CW: I worked with a producer that very early on in pre production of the show attempted to marginalize and undermine me, by condescendingly telling me how to do my job in front of other people we were working with. He also constantly dismissed my ideas and often talked over me whenever I offered my opinions. I failed by not nipping his behavior in the bud the minute it happened and confronting him and telling him to knock it off. I was so blindsided by his behavior, I didn’t really understand how he was trying to sabotage my position on the show. Recently I was asked to write a piece for Fortune magazine about sexism in Hollywood. By doing the research and really learning how men and women are unconsciously biased against women in the workplace, I began to understand what this producer was doing. Now that I have a better understanding of how sexism works, I feel empowered to speak up when it happens and make sure to shut it down.

TG: Share a quote that you love and that gives you strength or peace.
CW: I’m not a big quote person.
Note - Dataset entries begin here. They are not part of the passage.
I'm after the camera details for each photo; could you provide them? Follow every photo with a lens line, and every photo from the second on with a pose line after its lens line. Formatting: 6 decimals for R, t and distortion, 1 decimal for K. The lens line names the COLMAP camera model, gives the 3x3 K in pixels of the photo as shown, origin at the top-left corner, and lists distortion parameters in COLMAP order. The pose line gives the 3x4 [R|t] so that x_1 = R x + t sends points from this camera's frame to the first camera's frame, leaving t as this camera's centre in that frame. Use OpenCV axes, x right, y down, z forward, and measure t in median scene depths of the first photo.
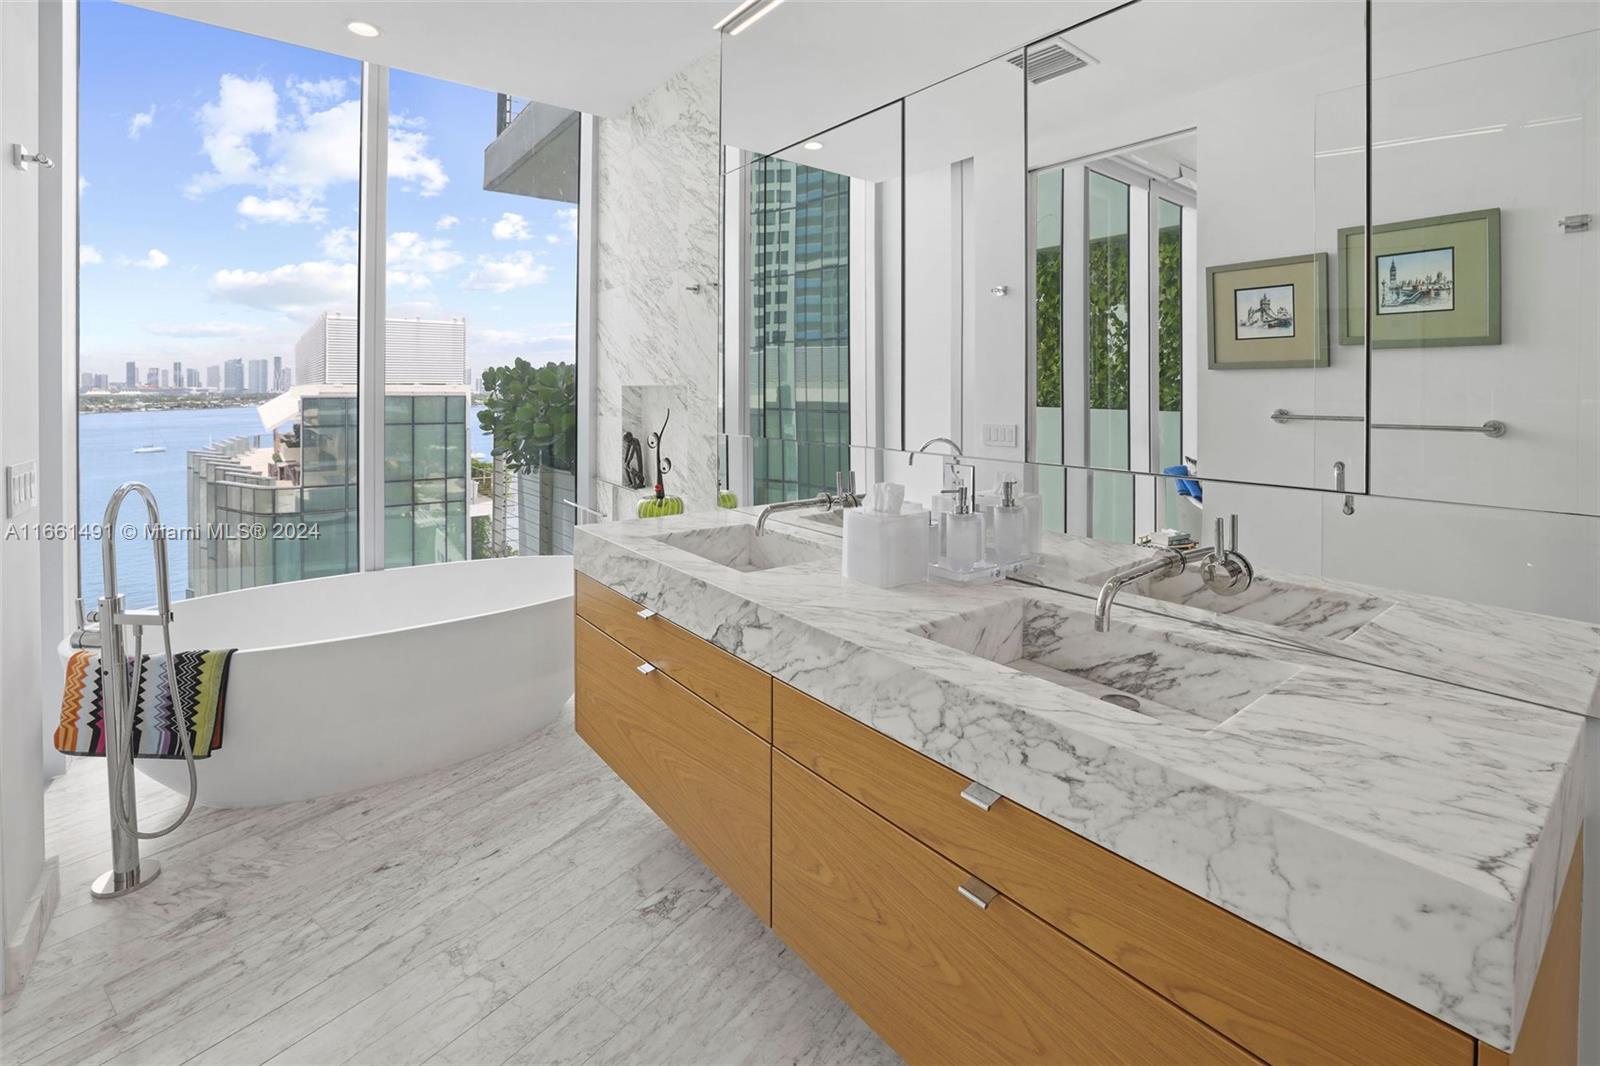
lens RADIAL K [[731.4, 0, 799.4], [0, 731.4, 408.4], [0, 0, 1]] dist [-0.048415, 0.016545]
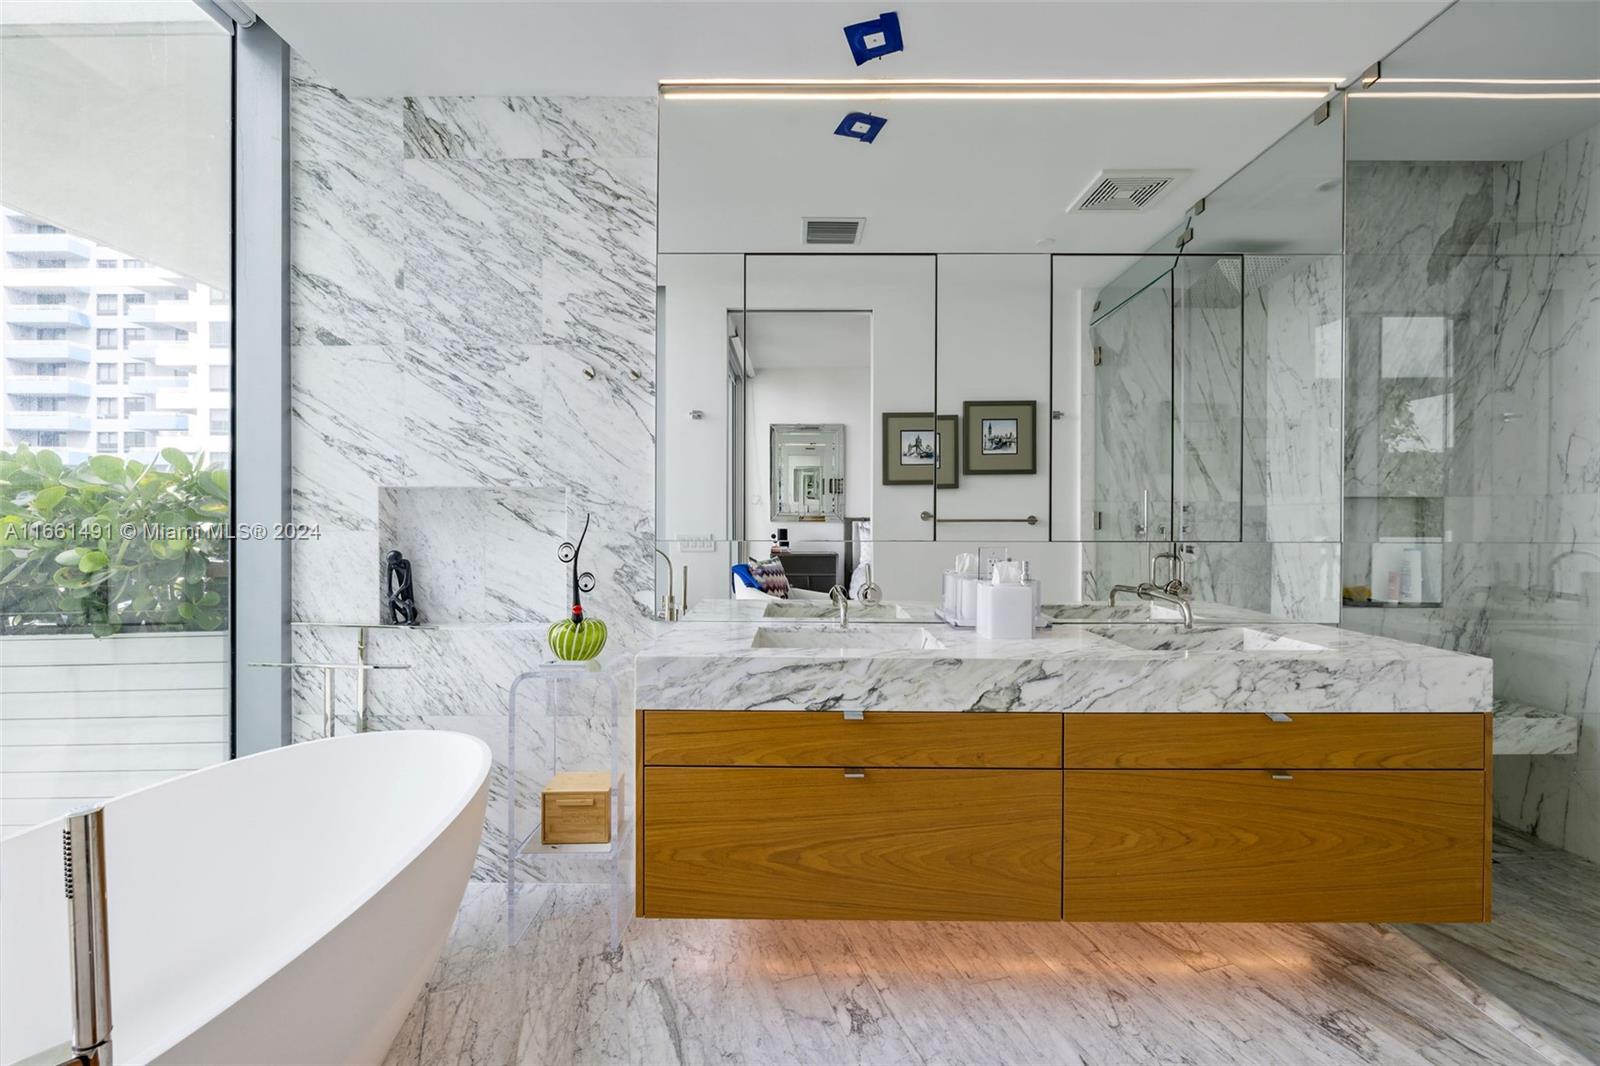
lens RADIAL K [[684.8, 0, 800.0], [0, 684.8, 533.0], [0, 0, 1]] dist [-0.000797, -0.000297]
pose [[0.614968, -0.024663, 0.788166, -1.045742], [0.021522, 0.999663, 0.014489, 0.027194], [-0.788258, 0.008053, 0.615292, 0.532601]]
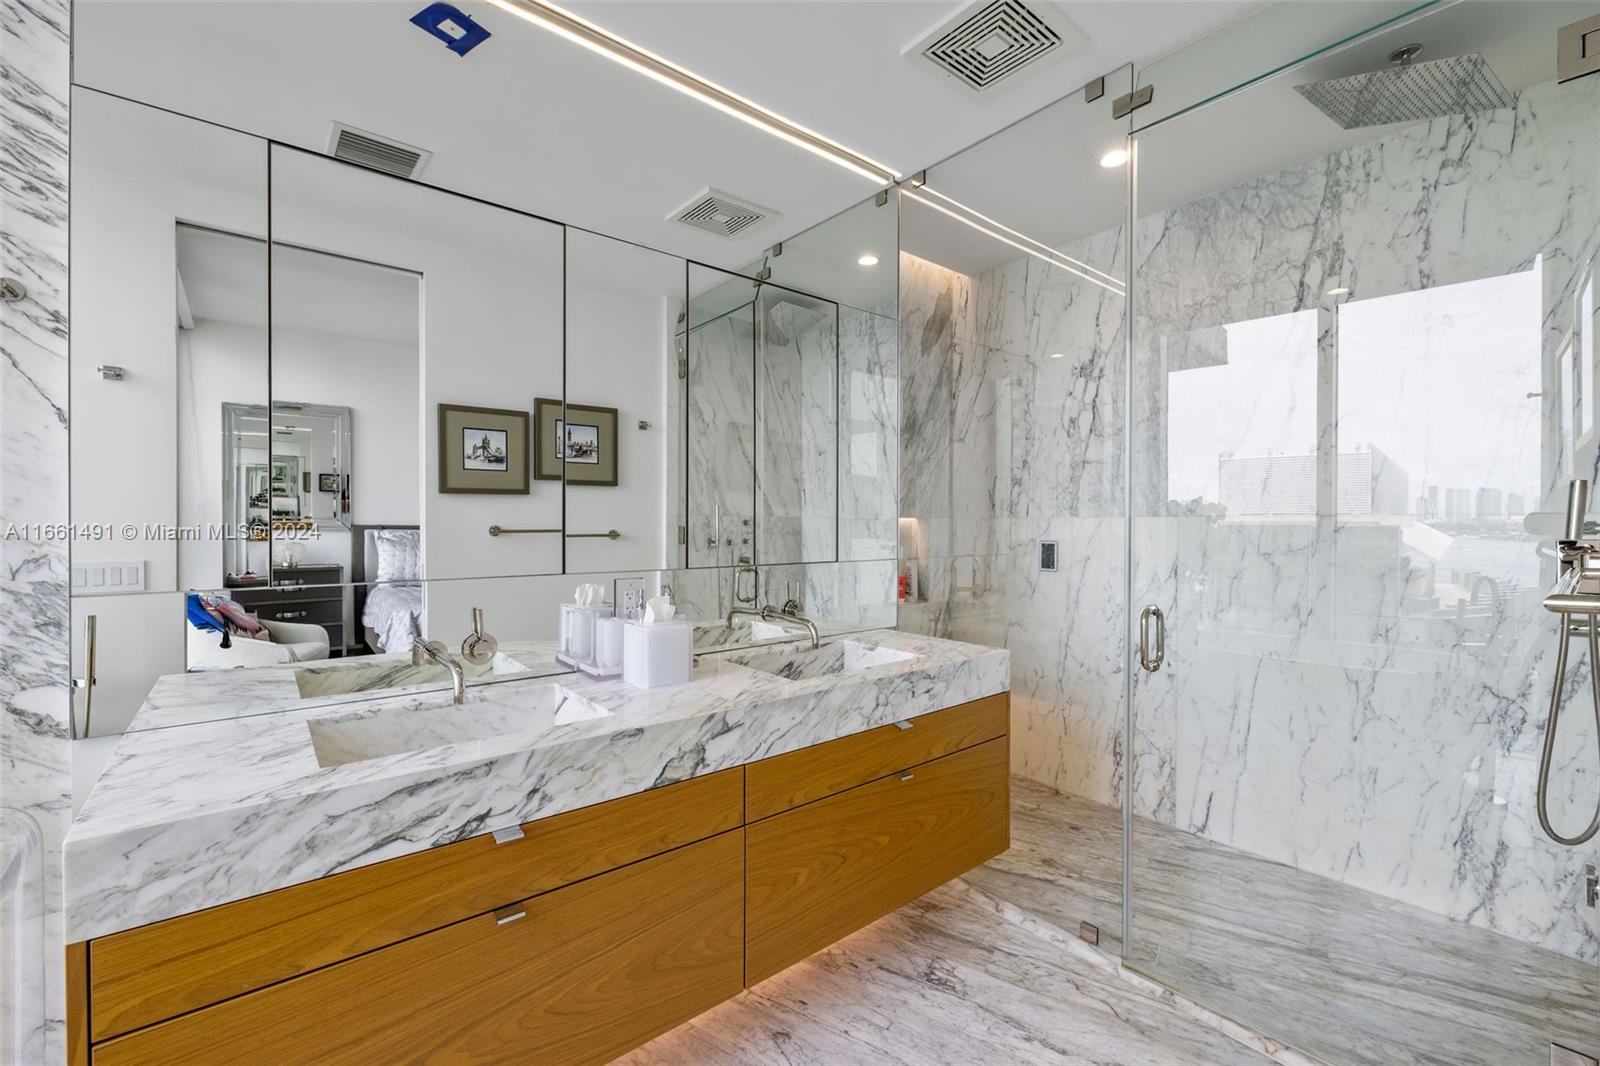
lens RADIAL K [[676.5, 0, 800.0], [0, 676.5, 533.0], [0, 0, 1]] dist [-0.002871, -0.000456]
pose [[-0.032665, -0.029065, 0.999044, -0.927941], [0.014083, 0.999464, 0.029538, -0.023330], [-0.999367, 0.015034, -0.032239, 0.796290]]
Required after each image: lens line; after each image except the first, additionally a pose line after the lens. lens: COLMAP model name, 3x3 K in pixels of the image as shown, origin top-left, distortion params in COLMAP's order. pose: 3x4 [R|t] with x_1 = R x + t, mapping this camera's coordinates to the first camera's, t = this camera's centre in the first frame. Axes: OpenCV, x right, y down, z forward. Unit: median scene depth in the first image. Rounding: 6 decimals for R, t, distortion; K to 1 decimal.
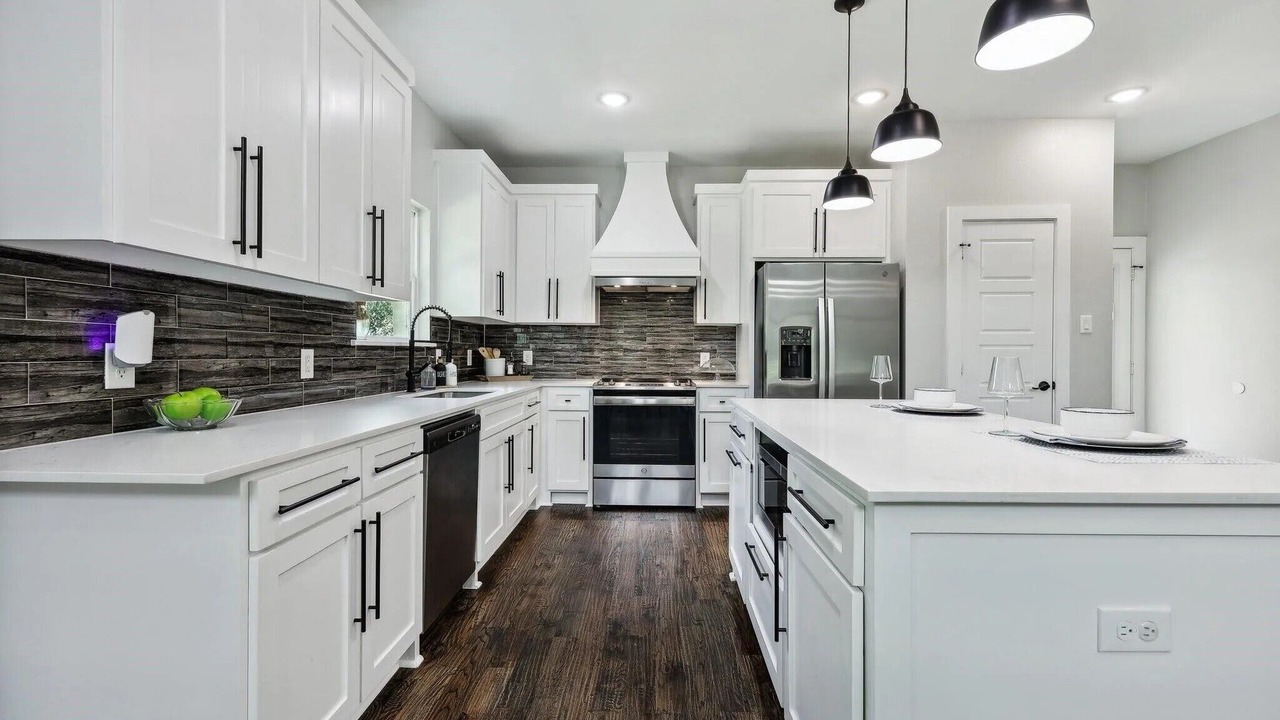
lens RADIAL K [[576.5, 0, 652.6], [0, 576.5, 354.6], [0, 0, 1]] dist [0.013181, -0.004248]
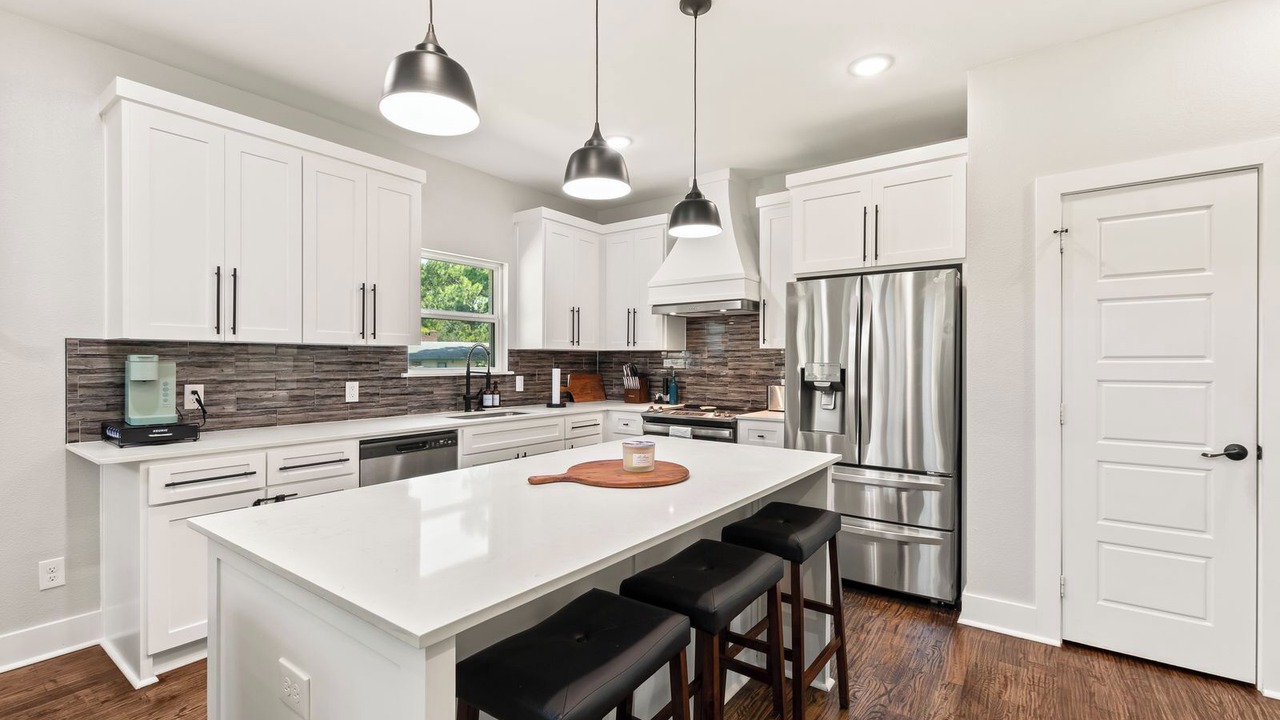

My husband sent me this quote yesterday after suggesting that I stress out too much and our life is pretty great and I should remind myself of that more often.

“We are all in the gutter, but some of us are looking at the stars” – Oscar Wilde.

Christina Wayne is CEO of Assembly Entertainment, with an overall deal at ITV Studios America, where she develops and produces scripted dramas worldwide for cable and digital platforms. She currently is executive producer, with Jim Carrey, on Showtime’s I’m Dying Up Here, and executive producer of a new series with Jessica Chastain penned by Sully screenwriter Todd Komarnicki. Prior to creating Assembly Entertainment, Wayne was President at Cineflix Studios. She was also Senior VP of scripted series/miniseries for AMC, where she shepherded the development and production of the Emmy® and Golden Globe® Award-winning drama series Mad Men, the Emmy® and Golden Globe® Award-winning drama series Breaking Bad, and the Emmy® Award-winning mini-series Broken Trail. In 2017, Wayne launched TelevisionSchool.com, a comprehensive online educational course about the creative and business sides of creating content for television and digital platforms.